» Required tasks:
- A) Return the passage of the endomembranes notes starting at "cleaves snare proteins, blocks" and ending at "(I Cell disease)", copied word for word.
- B) Resume the endomembranes notes after their last line.

» Excerpted passage:
▼▼▼

Endomembranes

Question 1

signal sequence

Answer 1

hydrophobic AA sequence that signals what organelle the cargo needs to go to, interacts with SRP which uses GTP to increase the SRP’s affinity for the SRP receptor on target organelle membrane, they bind, GTP hydrolyzed to GDP, cargo pulled through membrane

Question 2

2 methods of regulation on protein modification in the ER

Answer 2

1. ubiquitin degradation of misfolded proteins

2. UPR signaling pathway

Question 3

ubiquitin degradation

Answer 3

misfolded proteins are booted from the ER, tagged for degradation by ubiquitin, and degraded in spliceosome

uses protein translocator with an ATPase and ubiquitin ligase

Question 4

Unfolded protein response (UPR)

Answer 4

when there is an accumulation of too many unfolded proteins in the ER, this signaling pathway gets turned on, phosphorylates initation factors to decrease the overall protein production and then selectively increases production of chaperonins to fold the unfolded proteins

If UPR is left on too long, apoptosis.

Question 5

membrane fusion vesicle formation

Answer 5

not thermodynamically favored, must use coat proteins to form loop/vesicle

Question 6

coat proteins

Answer 6

have high affinity for themselves so overcomes the repel force of the lipid bilayer and allows vesicle formation

ex: clathrin, COPI, COPII

Question 7

membrane fusion docking

Answer 7

requires use of Rab-GTP

specific Rab protein active with GTP interacts with Rab-effector protein on target organelle, t-SNARES on target organelle interact with v-SNARES on vesicle, then fusion occurs

*Botox inhibits fusion by cleaving the snare proteins

Question 8

Golgi to ER and back

Answer 8

uses COPII, vesicles form at exit sites in the ER where it is devoid of ribosomes

Question 9

Golgi to lysosome

Answer 9

M6P (mannose 6-P) is the signal sequence

Question 10

Botox

Answer 10

cleaves snare proteins, blocks neurotransmitter release from vesicles in the synapse of muscle neurons thus causing paralysis

Question 11

lysosomal storage disorders

Answer 11

hydrolase enzymes are absent or low in lysosomes, can be due to issues with enzyme transport (I Cell disease)

▲▲▲

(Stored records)

▼▼▼

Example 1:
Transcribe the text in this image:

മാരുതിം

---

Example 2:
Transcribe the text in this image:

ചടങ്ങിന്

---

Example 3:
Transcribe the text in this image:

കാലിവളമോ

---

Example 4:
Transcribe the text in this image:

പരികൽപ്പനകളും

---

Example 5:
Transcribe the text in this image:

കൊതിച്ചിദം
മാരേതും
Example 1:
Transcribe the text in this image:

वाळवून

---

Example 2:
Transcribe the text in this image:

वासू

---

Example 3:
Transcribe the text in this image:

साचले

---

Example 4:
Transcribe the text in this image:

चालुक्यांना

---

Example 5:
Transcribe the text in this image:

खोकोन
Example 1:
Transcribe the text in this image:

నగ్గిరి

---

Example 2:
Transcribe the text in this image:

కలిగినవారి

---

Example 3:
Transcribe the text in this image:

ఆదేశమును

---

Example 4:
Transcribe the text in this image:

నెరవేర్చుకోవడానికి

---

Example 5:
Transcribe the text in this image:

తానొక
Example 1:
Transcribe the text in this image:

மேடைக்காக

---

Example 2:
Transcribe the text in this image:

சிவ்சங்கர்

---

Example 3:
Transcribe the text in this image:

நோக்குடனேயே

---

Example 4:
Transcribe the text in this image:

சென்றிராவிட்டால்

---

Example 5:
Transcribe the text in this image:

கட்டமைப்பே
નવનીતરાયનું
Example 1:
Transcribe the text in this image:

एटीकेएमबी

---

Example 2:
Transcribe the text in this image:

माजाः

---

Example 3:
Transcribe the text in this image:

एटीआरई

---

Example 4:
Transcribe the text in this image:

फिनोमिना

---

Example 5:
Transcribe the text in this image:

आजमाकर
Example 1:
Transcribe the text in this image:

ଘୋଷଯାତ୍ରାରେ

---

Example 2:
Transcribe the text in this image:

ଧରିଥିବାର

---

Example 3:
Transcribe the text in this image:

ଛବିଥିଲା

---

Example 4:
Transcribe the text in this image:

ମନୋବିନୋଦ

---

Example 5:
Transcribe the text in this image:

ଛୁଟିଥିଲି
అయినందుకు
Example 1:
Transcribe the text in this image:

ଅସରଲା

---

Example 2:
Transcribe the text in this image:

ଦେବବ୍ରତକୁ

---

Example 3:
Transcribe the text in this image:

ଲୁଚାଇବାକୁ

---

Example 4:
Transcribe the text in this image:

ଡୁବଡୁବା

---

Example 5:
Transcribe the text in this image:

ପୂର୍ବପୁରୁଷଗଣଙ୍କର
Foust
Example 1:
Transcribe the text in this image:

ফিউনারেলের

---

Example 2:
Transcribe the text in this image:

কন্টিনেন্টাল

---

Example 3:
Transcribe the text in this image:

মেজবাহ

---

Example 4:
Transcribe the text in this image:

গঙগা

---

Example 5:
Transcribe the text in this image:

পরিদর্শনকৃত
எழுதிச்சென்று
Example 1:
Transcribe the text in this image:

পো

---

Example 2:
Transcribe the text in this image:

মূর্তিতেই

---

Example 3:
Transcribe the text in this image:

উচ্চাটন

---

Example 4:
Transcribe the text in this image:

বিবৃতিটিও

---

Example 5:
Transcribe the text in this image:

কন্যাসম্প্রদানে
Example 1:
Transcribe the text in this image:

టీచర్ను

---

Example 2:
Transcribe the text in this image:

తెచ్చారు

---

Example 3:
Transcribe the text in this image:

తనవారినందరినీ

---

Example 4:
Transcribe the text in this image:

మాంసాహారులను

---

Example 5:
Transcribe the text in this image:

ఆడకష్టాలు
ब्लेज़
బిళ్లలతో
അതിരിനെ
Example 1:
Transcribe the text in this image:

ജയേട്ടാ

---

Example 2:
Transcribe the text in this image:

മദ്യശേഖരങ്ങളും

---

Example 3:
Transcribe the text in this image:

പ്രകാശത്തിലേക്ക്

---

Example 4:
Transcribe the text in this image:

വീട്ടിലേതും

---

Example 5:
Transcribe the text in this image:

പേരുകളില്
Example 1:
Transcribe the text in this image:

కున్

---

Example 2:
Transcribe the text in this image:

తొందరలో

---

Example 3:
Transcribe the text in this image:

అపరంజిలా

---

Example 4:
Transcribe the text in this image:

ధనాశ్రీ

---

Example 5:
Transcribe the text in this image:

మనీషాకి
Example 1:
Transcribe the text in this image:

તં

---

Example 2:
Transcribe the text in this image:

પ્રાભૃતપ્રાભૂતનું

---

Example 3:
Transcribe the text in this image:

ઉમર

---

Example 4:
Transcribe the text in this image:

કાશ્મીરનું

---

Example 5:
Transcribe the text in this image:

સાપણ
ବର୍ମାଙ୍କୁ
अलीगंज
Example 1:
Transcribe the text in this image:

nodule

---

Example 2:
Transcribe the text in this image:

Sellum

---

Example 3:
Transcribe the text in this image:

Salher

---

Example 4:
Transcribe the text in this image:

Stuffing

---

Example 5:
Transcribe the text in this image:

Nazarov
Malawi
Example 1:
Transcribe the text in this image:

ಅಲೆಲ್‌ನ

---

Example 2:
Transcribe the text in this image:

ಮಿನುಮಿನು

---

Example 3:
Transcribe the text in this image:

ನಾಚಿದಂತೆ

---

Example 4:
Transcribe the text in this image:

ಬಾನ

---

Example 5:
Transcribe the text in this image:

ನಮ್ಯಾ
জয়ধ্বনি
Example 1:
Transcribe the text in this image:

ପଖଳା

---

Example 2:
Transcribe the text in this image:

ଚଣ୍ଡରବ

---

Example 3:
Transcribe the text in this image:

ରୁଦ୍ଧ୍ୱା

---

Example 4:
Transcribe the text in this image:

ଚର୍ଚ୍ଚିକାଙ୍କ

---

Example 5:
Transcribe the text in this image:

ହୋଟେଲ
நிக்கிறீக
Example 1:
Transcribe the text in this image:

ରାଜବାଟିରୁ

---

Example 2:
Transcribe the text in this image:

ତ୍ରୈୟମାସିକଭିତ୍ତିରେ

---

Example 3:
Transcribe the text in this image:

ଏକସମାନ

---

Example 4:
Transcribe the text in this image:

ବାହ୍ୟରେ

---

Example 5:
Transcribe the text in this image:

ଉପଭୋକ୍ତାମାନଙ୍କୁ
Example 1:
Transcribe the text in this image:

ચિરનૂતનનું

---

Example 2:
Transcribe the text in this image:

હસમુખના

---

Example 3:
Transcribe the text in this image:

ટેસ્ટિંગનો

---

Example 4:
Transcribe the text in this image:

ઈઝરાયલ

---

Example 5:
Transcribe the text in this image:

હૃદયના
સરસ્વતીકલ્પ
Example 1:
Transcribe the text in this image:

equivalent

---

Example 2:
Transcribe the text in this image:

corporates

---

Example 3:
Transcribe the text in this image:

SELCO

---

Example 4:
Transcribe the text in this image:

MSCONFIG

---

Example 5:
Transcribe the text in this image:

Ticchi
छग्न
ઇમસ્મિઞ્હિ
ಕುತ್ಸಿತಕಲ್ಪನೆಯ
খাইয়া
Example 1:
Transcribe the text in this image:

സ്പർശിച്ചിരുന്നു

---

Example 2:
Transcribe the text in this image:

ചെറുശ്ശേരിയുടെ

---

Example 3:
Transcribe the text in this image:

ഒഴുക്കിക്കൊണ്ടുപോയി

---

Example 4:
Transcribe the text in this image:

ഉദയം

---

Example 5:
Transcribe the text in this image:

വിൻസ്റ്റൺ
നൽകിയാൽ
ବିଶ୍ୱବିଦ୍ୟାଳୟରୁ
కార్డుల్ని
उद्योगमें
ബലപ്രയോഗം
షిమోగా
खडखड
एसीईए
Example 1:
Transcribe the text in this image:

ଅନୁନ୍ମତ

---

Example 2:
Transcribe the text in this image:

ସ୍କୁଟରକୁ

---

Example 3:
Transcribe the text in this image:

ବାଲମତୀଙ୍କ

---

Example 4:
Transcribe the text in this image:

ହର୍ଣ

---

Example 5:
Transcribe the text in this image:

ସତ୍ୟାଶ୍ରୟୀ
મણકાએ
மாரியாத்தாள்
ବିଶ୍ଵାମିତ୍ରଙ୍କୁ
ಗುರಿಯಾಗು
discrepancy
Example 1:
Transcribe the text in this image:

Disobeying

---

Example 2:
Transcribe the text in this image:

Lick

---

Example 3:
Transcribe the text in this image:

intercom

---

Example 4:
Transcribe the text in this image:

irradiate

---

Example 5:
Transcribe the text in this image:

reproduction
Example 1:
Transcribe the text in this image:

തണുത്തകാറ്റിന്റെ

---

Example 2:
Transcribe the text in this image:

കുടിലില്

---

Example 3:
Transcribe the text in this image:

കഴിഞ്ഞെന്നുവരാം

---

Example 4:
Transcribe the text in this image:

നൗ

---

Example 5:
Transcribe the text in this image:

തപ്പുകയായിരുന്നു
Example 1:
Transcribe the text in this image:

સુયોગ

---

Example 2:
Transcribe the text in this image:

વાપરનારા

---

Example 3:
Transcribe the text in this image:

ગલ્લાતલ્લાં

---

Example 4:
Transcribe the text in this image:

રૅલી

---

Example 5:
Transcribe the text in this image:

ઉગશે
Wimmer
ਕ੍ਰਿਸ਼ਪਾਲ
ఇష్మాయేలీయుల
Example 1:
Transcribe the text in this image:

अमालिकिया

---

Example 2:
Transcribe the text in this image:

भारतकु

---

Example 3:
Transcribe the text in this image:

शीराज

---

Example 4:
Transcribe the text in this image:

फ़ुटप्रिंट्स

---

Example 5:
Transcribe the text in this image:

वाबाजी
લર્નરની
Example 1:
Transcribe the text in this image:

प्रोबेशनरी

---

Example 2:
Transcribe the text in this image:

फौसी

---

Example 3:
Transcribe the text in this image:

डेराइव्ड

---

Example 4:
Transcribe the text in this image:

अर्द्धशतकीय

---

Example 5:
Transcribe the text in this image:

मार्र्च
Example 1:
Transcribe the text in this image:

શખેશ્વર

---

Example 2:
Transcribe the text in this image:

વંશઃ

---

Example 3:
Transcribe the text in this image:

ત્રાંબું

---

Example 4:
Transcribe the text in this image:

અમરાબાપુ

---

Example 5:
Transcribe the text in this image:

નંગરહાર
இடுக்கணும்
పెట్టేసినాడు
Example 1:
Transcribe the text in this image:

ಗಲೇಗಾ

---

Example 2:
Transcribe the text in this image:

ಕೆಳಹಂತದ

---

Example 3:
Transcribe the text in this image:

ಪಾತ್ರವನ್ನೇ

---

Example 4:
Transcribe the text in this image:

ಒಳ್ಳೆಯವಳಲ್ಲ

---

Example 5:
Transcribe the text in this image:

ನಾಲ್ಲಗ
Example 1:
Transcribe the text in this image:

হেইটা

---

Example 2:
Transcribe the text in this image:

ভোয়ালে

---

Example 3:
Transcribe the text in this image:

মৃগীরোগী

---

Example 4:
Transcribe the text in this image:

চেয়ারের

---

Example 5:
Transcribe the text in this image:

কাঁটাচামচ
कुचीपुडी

▲▲▲

» Solved problems:
- A)
cleaves snare proteins, blocks neurotransmitter release from vesicles in the synapse of muscle neurons thus causing paralysis

Question 11

lysosomal storage disorders

Answer 11

hydrolase enzymes are absent or low in lysosomes, can be due to issues with enzyme transport (I Cell disease)

- B)
Question 12

Hurler’s disease

Answer 12

defected GAG hydrolase in the lysosome, death by age 10

Question 13

I cell disease

Answer 13

almost all lysosomal hydrolases are absent due to defective M6P

causes backup of lysosomal machinery and death by age 6

Question 14

endocytosis

Answer 14

plasma membrane to golgi; ph decreases as you progress through the endocytic stages to the lysosome which allows receptor to be recycled

Question 15

clathrin-dependent endocytosis

Answer 15

clathrin dimers join to form triskelions which form a basket like coat on the membrane to help bend it into a vesicle (ex: LDL receptor)

Question 16

clathrin-independent endocytosis AKA phagocytosis

Answer 16

innate immune response, involves formation of pseudopod made of actin that warps around the target

Question 17

exocytosis

Answer 17

constituted or regulated, constituted is the default pathway, regulated is for hormones/neurotransmitters, etc.
Uses same docking/fusion process as endocytosis but backwards.